Begin at the line containing "[289,259,388,273] downscaling ->" and reproduce every line through the end of the entries below. Nothing else should appear.

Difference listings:
>>>
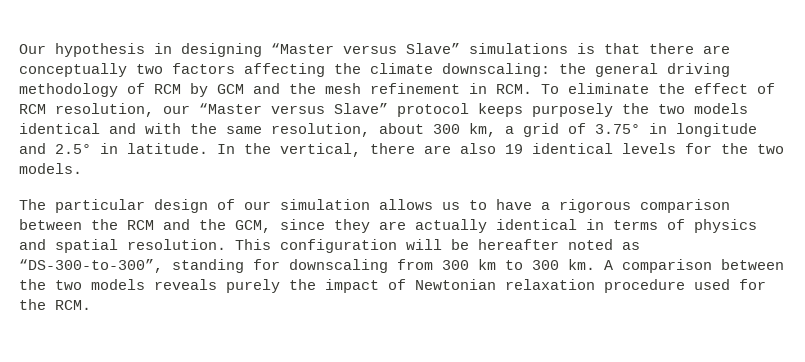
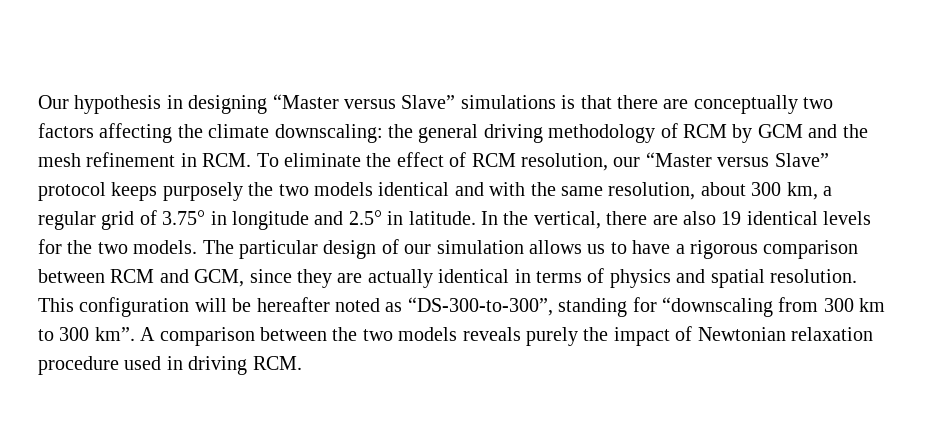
(514, 130) none -> [38,211,96,230] regular
(82, 168) // -> (198, 247) none
[91,219,118,230] the -> (105, 276) none
[199,219,226,230] the -> (189, 276) none
[289,259,388,273] downscaling -> [661,297,773,317] “downscaling
[568,259,595,270] km. -> [94,327,135,341] km”.
[739,279,766,290] [19,299,46,310] for the -> [166,356,248,375] in driving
<<<
### Answer for this exercise
[289,259,388,273] downscaling -> [661,297,773,317] “downscaling
[568,259,595,270] km. -> [94,327,135,341] km”.
[739,279,766,290] [19,299,46,310] for the -> [166,356,248,375] in driving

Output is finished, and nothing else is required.